À la suite du Symposium national sur l’abandon familial, tenu le 13 mai 2026 à la Municipalité de Port-Louis, l’ONG Fam An Mars (FAM) annonce la finalisation de sa Charte nationale contre l’abandon familial.
Achevé en juin 2026 après une phase de consultation avec plusieurs parties prenantes, ce document se veut une référence pour mieux encadrer les enjeux liés à l’abandon familial à Maurice. Il place la protection de la famille, de l’enfant et de la dignité humaine au cœur des priorités sociales et institutionnelles.
Le symposium avait réuni des représentants du gouvernement, de la magistrature, des institutions religieuses, de la société civile ainsi que des citoyens engagés. Les témoignages de survivantes, dont Rachel Ah Poa, Sylviane Brunchault, Reshmee Boodhram et Zafirah Boodhoo, avaient mis en lumière les conséquences humaines, sociales et psychologiques de l’abandon familial.

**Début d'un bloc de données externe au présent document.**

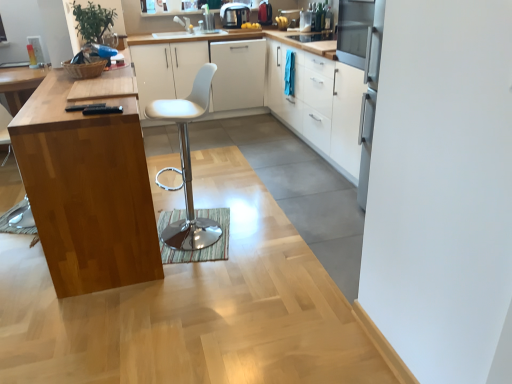
You are a GUI agent. You are given a task and a screenshot of the screen. Output one action in this format:
    pyautogui.click(x=<x>, y=<y>)
    Task: Click on the vacant area that lies in front of wooden cutting board at left
    
    Given the screenshot: What is the action you would take?
    pyautogui.click(x=117, y=317)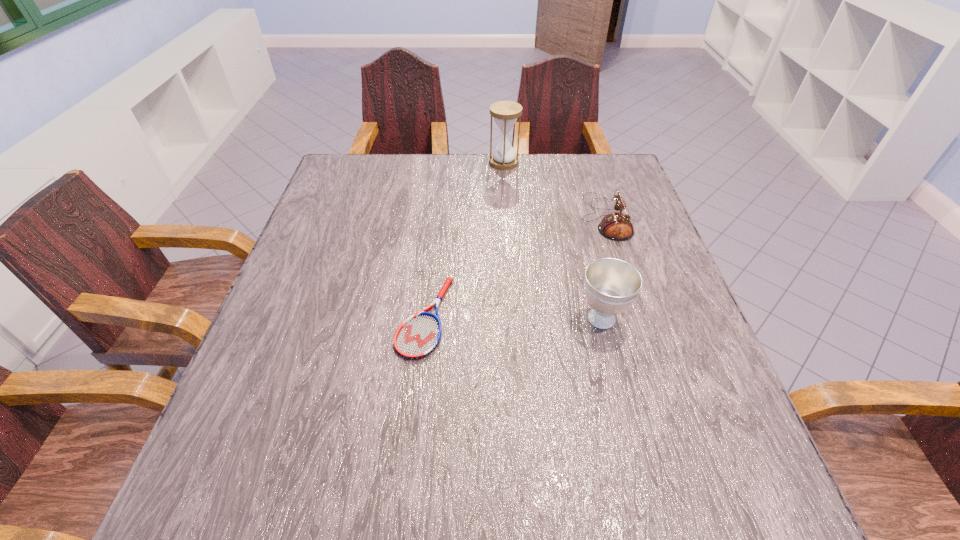
Locate an element on the screen. This screenshot has width=960, height=540. free space between the chalice and the shortest object is located at coordinates (514, 318).

The height and width of the screenshot is (540, 960). I want to click on free space between the third shortest object and the shortest object, so click(x=514, y=318).

You are a GUI agent. You are given a task and a screenshot of the screen. Output one action in this format:
    pyautogui.click(x=<x>, y=<y>)
    Task: Click on the vacant space in between the chalice and the tallest object
    
    Given the screenshot: What is the action you would take?
    pyautogui.click(x=553, y=240)

This screenshot has height=540, width=960. Find the location of `object that is the second nearest to the tallest object`. object that is the second nearest to the tallest object is located at coordinates (418, 336).

Locate which object is the closest to the chalice. Please provide its 2D coordinates. Your answer should be formatted as a tuple, i.e. [(x, y)], where the tuple contains the x and y coordinates of a point satisfying the conditions above.

[(616, 226)]

Find the location of a particular element. This screenshot has height=540, width=960. free point that satisfies the following two spatial constraints: 1. on the front side of the hourglass; 2. on the right side of the chalice is located at coordinates (516, 319).

Where is `free space that satisfies the following two spatial constraints: 1. on the rotary dial of the second farthest object; 2. on the front side of the chalice`? This screenshot has width=960, height=540. free space that satisfies the following two spatial constraints: 1. on the rotary dial of the second farthest object; 2. on the front side of the chalice is located at coordinates (638, 319).

Locate an element on the screen. blank area in the image that satisfies the following two spatial constraints: 1. on the back side of the leftmost object; 2. on the right side of the hourglass is located at coordinates (443, 163).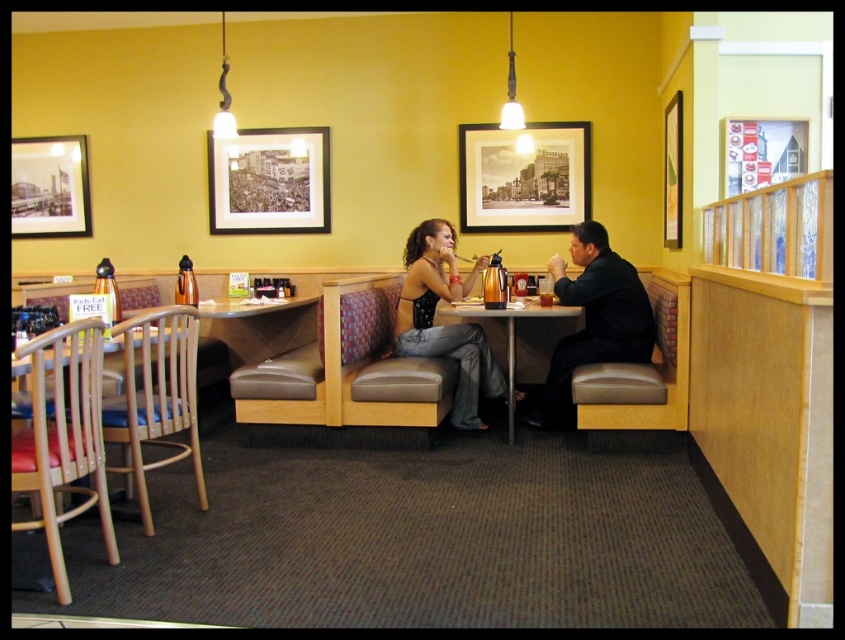
Question: Which of these objects is positioned farthest from the black leather jacket at center?

Choices:
 (A) black matte picture frame at upper center
 (B) matte black tank top at center
 (C) wooden table at center

Answer: (A)

Question: Can you confirm if matte black frame at center is smaller than black matte picture frame at upper left?

Choices:
 (A) yes
 (B) no

Answer: (B)

Question: Is matte black frame at center to the right of matte black tank top at center from the viewer's perspective?

Choices:
 (A) no
 (B) yes

Answer: (B)

Question: Based on their relative distances, which object is nearer to the matte black dress at center?

Choices:
 (A) matte black frame at center
 (B) black matte picture frame at upper center
 (C) wooden table at center

Answer: (C)

Question: Which object is closer to the camera taking this photo?

Choices:
 (A) black leather jacket at center
 (B) wooden table at center
 (C) black matte picture frame at upper left

Answer: (B)

Question: From the image, what is the correct spatial relationship of matte black dress at center in relation to black leather jacket at center?

Choices:
 (A) below
 (B) above

Answer: (B)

La Charte propose plusieurs réformes, notamment la reconnaissance du mariage comme un contrat civil de responsabilité et de dignité, la création d’une Unité nationale de protection familial, un programme obligatoire de préparation au mariage, ainsi que le renforcement des mécanismes liés aux pensions alimentaires, à la protection de l’enfance et à la prise en charge des familles vulnérables.
Le document aborde également l’abandon des personnes âgées, avec des mesures visant à renforcer leur protection et leur dignité.
La Charte a été remise à plusieurs autorités, dont la Deputy Prime Minister Arianne Navarre Marie, l’Attorney General Gavin Glover et le président de la République, Dharambeer Gokhool.
Pour FAM, l’abandon familial ne doit plus être considéré comme une affaire privée, mais comme une question nationale touchant à la justice sociale, à l’égalité et à la stabilité du pays.